> [DATA TO USE]

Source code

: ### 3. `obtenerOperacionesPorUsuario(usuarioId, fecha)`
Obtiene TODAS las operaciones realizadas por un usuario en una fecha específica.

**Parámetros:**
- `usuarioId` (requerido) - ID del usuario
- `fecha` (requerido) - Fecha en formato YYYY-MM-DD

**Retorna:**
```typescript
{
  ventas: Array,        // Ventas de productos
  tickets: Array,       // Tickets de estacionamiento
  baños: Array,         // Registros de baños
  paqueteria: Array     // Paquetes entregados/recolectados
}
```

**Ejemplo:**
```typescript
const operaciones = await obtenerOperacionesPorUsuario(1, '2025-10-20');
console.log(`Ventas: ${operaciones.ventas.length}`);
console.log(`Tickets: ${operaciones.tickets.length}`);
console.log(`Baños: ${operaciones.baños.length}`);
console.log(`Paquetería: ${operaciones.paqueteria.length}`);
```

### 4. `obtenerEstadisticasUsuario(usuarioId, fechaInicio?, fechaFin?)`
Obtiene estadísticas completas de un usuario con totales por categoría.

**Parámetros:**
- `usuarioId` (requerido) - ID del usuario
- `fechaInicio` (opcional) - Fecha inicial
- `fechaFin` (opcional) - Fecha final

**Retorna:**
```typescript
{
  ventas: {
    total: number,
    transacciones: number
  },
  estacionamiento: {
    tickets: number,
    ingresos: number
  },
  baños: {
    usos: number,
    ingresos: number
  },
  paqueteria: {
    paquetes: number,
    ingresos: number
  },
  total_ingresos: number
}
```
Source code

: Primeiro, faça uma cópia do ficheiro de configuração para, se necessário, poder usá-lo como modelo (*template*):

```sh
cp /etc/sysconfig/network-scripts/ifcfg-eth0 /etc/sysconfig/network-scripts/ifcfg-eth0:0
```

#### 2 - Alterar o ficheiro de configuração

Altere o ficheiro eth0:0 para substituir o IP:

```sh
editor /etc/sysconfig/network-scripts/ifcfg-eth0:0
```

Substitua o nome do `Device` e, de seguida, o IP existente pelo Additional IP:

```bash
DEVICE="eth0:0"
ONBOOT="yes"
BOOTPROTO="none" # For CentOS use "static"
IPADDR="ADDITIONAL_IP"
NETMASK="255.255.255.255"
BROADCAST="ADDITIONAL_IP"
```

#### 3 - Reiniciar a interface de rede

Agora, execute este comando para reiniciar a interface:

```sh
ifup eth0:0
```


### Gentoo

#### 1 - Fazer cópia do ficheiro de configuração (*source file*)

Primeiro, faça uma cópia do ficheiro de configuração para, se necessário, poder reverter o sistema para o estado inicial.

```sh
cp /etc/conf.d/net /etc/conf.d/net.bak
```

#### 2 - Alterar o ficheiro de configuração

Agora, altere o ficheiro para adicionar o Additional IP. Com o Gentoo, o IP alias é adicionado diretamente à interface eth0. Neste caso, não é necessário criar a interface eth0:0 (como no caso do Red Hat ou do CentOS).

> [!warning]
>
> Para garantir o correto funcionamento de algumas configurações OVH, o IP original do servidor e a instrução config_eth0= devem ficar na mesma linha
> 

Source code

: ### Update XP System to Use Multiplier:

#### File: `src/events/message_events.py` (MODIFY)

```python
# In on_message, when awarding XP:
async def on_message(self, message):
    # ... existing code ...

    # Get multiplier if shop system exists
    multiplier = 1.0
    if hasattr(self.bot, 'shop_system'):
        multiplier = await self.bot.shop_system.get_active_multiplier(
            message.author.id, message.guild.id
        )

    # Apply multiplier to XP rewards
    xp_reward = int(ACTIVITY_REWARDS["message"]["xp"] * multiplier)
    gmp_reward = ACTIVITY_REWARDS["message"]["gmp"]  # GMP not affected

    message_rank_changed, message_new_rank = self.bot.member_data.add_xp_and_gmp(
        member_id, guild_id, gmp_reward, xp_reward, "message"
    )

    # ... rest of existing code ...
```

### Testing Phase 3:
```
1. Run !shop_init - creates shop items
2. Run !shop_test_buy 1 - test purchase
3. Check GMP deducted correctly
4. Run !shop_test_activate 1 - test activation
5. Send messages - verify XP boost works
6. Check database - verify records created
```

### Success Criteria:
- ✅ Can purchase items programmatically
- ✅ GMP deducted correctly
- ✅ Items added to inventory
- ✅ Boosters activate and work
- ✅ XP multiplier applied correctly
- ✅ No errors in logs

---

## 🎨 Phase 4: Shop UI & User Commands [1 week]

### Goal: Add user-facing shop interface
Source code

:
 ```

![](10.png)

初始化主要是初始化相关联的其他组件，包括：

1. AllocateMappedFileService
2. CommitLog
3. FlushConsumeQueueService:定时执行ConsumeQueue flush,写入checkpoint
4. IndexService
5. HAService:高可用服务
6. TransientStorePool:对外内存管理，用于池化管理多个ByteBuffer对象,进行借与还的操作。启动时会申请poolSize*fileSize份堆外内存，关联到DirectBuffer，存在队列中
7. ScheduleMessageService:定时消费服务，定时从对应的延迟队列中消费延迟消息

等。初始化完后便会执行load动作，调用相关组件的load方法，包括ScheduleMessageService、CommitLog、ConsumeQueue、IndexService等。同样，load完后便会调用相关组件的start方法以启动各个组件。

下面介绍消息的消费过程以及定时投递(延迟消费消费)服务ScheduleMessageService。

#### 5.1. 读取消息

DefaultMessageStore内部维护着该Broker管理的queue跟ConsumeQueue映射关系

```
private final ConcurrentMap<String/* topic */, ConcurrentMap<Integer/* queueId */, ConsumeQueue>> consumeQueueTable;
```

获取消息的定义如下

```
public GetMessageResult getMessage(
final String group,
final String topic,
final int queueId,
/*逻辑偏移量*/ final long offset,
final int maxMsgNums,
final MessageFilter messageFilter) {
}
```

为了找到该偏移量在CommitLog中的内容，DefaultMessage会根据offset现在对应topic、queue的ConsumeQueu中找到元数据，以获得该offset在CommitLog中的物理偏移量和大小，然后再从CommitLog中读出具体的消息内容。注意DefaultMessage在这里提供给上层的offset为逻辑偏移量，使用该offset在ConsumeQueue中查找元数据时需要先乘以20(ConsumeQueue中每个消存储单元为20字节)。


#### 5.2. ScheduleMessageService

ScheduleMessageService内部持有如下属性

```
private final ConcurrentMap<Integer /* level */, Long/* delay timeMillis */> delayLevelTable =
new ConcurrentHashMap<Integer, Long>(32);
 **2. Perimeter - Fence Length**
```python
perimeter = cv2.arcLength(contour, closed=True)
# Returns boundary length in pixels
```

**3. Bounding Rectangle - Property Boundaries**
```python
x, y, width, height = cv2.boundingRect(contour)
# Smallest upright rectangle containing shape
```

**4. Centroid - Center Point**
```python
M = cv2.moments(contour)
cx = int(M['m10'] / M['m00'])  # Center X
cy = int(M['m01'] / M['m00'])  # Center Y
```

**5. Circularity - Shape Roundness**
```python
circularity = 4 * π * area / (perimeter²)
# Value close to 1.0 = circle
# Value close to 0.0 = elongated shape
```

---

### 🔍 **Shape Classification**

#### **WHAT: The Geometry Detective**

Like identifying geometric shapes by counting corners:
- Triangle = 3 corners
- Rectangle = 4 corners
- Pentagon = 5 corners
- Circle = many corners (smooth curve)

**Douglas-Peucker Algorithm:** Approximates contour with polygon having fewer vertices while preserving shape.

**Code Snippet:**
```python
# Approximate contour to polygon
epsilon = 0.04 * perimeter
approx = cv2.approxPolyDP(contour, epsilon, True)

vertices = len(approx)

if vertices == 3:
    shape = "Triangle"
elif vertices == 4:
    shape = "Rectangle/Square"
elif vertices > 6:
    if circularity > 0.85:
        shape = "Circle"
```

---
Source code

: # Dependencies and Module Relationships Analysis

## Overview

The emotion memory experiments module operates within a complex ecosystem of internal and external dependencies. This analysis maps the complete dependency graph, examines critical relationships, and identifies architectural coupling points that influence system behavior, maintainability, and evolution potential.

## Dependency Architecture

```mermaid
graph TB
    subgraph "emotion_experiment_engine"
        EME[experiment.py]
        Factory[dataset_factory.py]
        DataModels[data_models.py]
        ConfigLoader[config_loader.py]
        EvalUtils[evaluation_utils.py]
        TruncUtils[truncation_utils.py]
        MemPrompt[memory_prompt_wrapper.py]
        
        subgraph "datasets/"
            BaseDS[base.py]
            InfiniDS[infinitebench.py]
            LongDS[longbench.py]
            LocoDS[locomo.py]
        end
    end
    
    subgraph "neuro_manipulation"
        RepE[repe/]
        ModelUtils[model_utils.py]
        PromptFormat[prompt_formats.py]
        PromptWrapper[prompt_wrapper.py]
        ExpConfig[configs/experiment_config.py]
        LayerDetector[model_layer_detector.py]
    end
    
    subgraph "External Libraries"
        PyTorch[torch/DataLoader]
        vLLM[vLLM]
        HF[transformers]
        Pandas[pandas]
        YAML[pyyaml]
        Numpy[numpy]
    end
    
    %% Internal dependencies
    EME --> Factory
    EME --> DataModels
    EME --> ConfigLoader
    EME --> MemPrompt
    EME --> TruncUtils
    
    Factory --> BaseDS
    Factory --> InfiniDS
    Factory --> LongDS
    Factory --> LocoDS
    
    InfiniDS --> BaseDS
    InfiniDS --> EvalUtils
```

> [HOW TO COMPLETE THIS TASK] Search the data above and return each line in which "console" occurs.

> [YOUR SOLUTION]
console.log(`Ventas: ${operaciones.ventas.length}`);
console.log(`Tickets: ${operaciones.tickets.length}`);
console.log(`Baños: ${operaciones.baños.length}`);
console.log(`Paquetería: ${operaciones.paqueteria.length}`);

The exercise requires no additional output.